舟に乗ったとたん、チヒロの力が一気に抜けた。


「ようやく寝たか…」


滝の中に入ってから、ずっと起きていたチヒロ。

俺と、シンを寝かせてチヒロだけが起きていたことを知った時、正気かと思った。

それに気が付いたのは、俺が起きた後、カップラーメンを作りながら、俺らを起こしていた時。

俺が寝ていて、シンが寝ていた。

チヒロが早く起きた可能性もあったが、目はトロンとしていた。

寝起きではなく、間違いなく、チヒロは寝ていなかったのだ。

結果的に一日中起きていることになった、チヒロに驚いてしまった。

普段はのほほんとしているチヒロだが、こういういざという時の思考力や発想力は目を見張るものがある。

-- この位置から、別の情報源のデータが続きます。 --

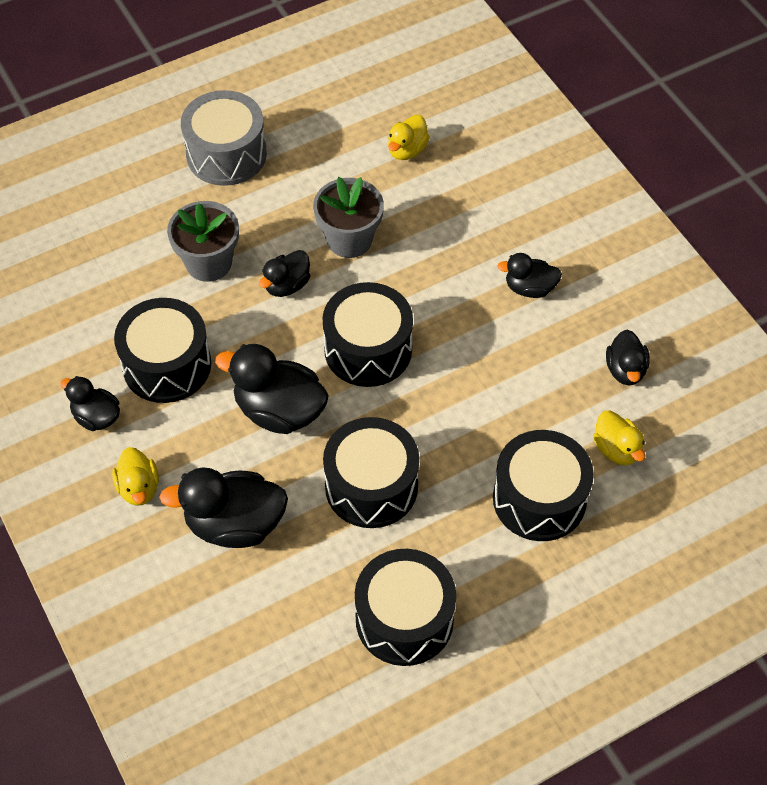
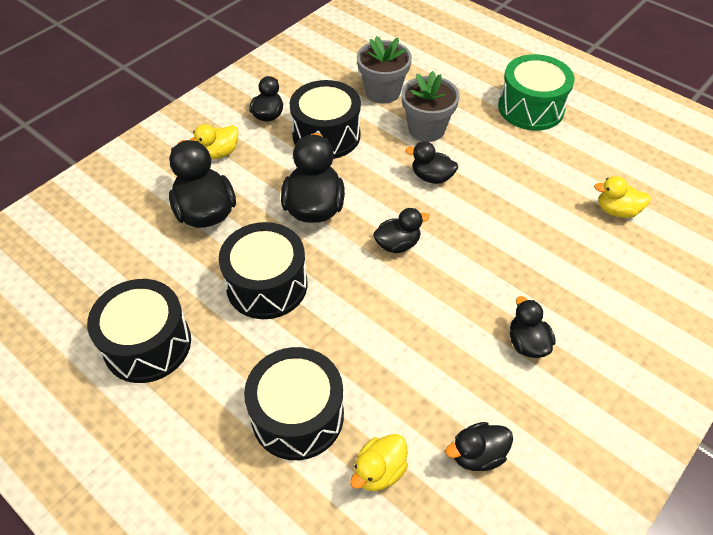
camera: 70 degrees right, 5 degrees down
grey drum [181,90,267,186] -> green drum [498,54,575,131]
grey flower pot [313,177,384,258] -> grey flower pot moved to [357,36,412,104]
black drum [323,282,413,387] -> black duck [373,208,430,253]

今回の月の約束も、チヒロはずっと頭を使っていたしな…


「良く寝なかったな…寝ればよかったのに。」


どうせ、起きられないかもしれない、三人寝て寝過ごしたら大変だとでも思ったのだろう。

舟を運転しながら、俺はそんなことを思った。

ふと、チヒロの方を見ると。

生きているのか分からに程に、微動だにしない。

深い眠りに入っているのだろうか?


物事を怖がるくせに、怖いもの知らずのように突っ込んでいき、物分かりがいいように見えて、負けず嫌いの頑固さを持ち合わせている。

今回の月の約束は、チヒロの性格がよく出たと思う。

まぁ、月の約束の地下に潜る前からそうだったな…


それにしても、月の約束のことを調べ始めてからは俺もいろいろあった。

特にシンとの関係。

ナトゥラを下見しに行き、ナトゥラへ一泊した日。

シンと俺が早く起きて、カップラーメンを啜った日のことを思い出す。


「起きたのか?早いな。」

「王子こそ、早起きですね。」

「俺は、ナトゥラにいる時は、いつもこんな感じだ。」

「チヒロは、まだ寝ているのか?」

「基本的に朝は弱いんです。」


いつも俺が起こしているくらいだしな。

チヒロは、俺のことを目覚ましだとでも思っているのだろう。


「仲がいいな。」

「そうですか?俺はあいつの教育係なので。」

「教育係がそこまで世話を焼くのか?」


言われてみればそうだな…

そこまで世話を焼く必要がない。


「それに、ネロ。君を見ていると何か不思議な感じがするな。」

「不思議…とは?」

「そうだなぁ…猫の姿をしている別の何か…とかか?」

「なんのことですかね?ちなみに、猫ではなく虎ですけど?」


俺のことを伺うように見てくる王子。

俺もこういう場面には、慣れているため動じはしない。


「虎か。ただ、本質は人に見えるな。」


ここまではっきり言い当ててくる奴は、あまりいない。

アルバートや観光部の中でも一部の奴らだけだ。


「当たりか?悪いな。どうしても気になったんだ。触れられたくない部分だったらすまない。」

「まず、気が付かれるとは思わなかったですが、気が付いたとしても触れてくるとは思いませんでした。」


嫌味いっぱいに王子に皮肉を言う。

すると、王子は申し訳なさそうに笑った。


「すまない。なんで隠しているのか、見ていたが分からなくてな。何か理由があるのだろうが、それは聞かないから許してくれ。」

「…別に。それより、なぜ分かったんですか?」


王子は、フムと顎に手を当て、考えるポーズを見せる。


魔力マナの流れが面白いと思った。」

魔力マナの流れ?」

「あぁ、体に流れている魔力マナの流れだ。猫にしては、量が多く、そしてドロドロしている…」


ドロドロってなんだよ。


「人らしい感情が、魔力マナから感じたということだな。」

「意思のある動物だとは思わなかったんですか?」

「それにしては、自制心がある。持て余す感情があるにも関わらず、それを抑え込む感情をしっかりと持ち合わせている。知性もあり、複雑な思考も可能にしている。そういう動物がいるのかもしれないが、俺が知っているのは、ヒトという生物のみだ。まぁ、ヒトにしては、色々感じる所があるが…」


そんなことでバレるのか…

今後気を付けなければいけない。

今、それを指摘されたのはデカいな。


「それで、俺の話を持ち出して、王子はどうしたいんですか?」


こいつは何を考えているのだろうか。

俺は、にっこりと微笑み、王子を見つめた。